EXERCISE: Using the listing below, set down exactly the lines starting at the line that contains "Интенция данного исследования" and ending at the line that contains "в органике анализа.", both included, and no others.

═════ DATA PROVIDED ═════

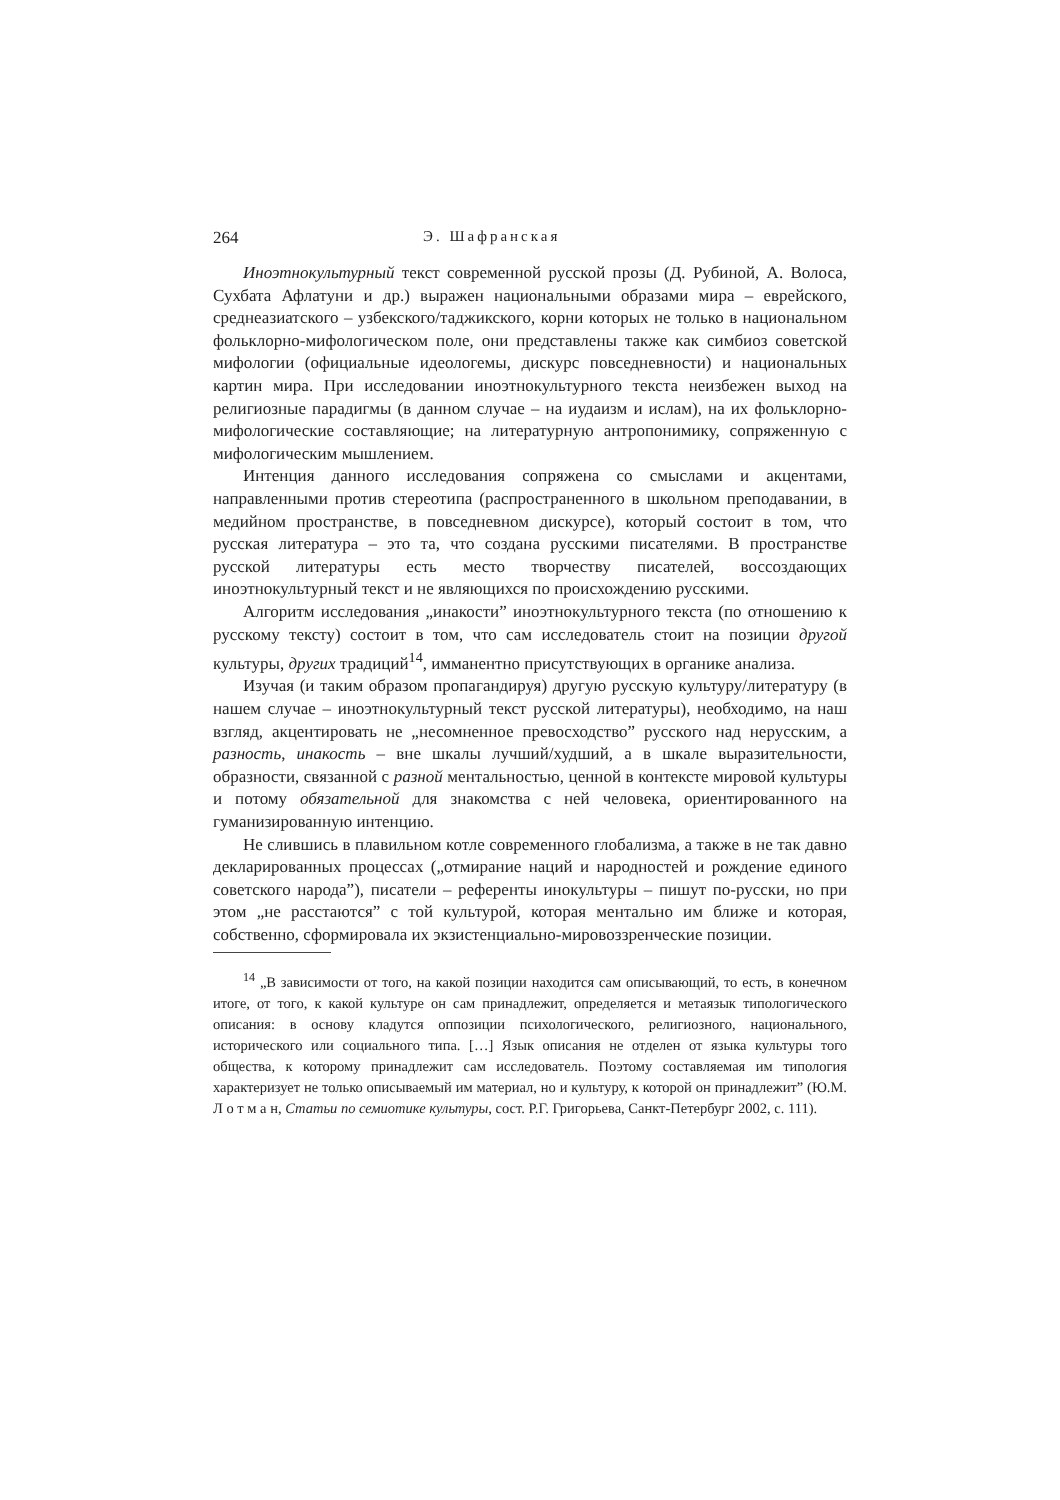264 Э. Шафранская
Иноэтнокультурный текст современной русской прозы (Д. Рубиной, А. Волоса, Сухбата Афлатуни и др.) выражен национальными образами мира – еврейского, среднеазиатского – узбекского/таджикского, корни которых не только в национальном фольклорно-мифологическом поле, они представлены также как симбиоз советской мифологии (официальные идеологемы, дискурс повседневности) и национальных картин мира. При исследовании иноэтнокультурного текста неизбежен выход на религиозные парадигмы (в данном случае – на иудаизм и ислам), на их фольклорно-мифологические составляющие; на литературную антропонимику, сопряженную с мифологическим мышлением.
Интенция данного исследования сопряжена со смыслами и акцентами, направленными против стереотипа (распространенного в школьном преподавании, в медийном пространстве, в повседневном дискурсе), который состоит в том, что русская литература – это та, что создана русскими писателями. В пространстве русской литературы есть место творчеству писателей, воссоздающих иноэтнокультурный текст и не являющихся по происхождению русскими.
Алгоритм исследования „инакости” иноэтнокультурного текста (по отношению к русскому тексту) состоит в том, что сам исследователь стоит на позиции другой культуры, других традиций<sup>14</sup>, имманентно присутствующих в органике анализа.
Изучая (и таким образом пропагандируя) другую русскую культуру/литературу (в нашем случае – иноэтнокультурный текст русской литературы), необходимо, на наш взгляд, акцентировать не „несомненное превосходство” русского над нерусским, а разность, инакость – вне шкалы лучший/худший, а в шкале выразительности, образности, связанной с разной ментальностью, ценной в контексте мировой культуры и потому обязательной для знакомства с ней человека, ориентированного на гуманизированную интенцию.
Не слившись в плавильном котле современного глобализма, а также в не так давно декларированных процессах („отмирание наций и народностей и рождение единого советского народа”), писатели – референты инокультуры – пишут по-русски, но при этом „не расстаются” с той культурой, которая ментально им ближе и которая, собственно, сформировала их экзистенциально-мировоззренческие позиции.
<sup>14</sup> „В зависимости от того, на какой позиции находится сам описывающий, то есть, в конечном итоге, от того, к какой культуре он сам принадлежит, определяется и метаязык типологического описания: в основу кладутся оппозиции психологического, религиозного, национального, исторического или социального типа. […] Язык описания не отделен от языка культуры того общества, к которому принадлежит сам исследователь. Поэтому составляемая им типология характеризует не только описываемый им материал, но и культуру, к которой он принадлежит” (Ю.М. Л о т м а н, Статьи по семиотике культуры, сост. Р.Г. Григорьева, Санкт-Петербург 2002, с. 111).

═════

PROBLEM SOLUTION:
Интенция данного исследования сопряжена со смыслами и акцентами, направленными против стереотипа (распространенного в школьном преподавании, в медийном пространстве, в повседневном дискурсе), который состоит в том, что русская литература – это та, что создана русскими писателями. В пространстве русской литературы есть место творчеству писателей, воссоздающих иноэтнокультурный текст и не являющихся по происхождению русскими.
Алгоритм исследования „инакости” иноэтнокультурного текста (по отношению к русскому тексту) состоит в том, что сам исследователь стоит на позиции другой культуры, других традиций<sup>14</sup>, имманентно присутствующих в органике анализа.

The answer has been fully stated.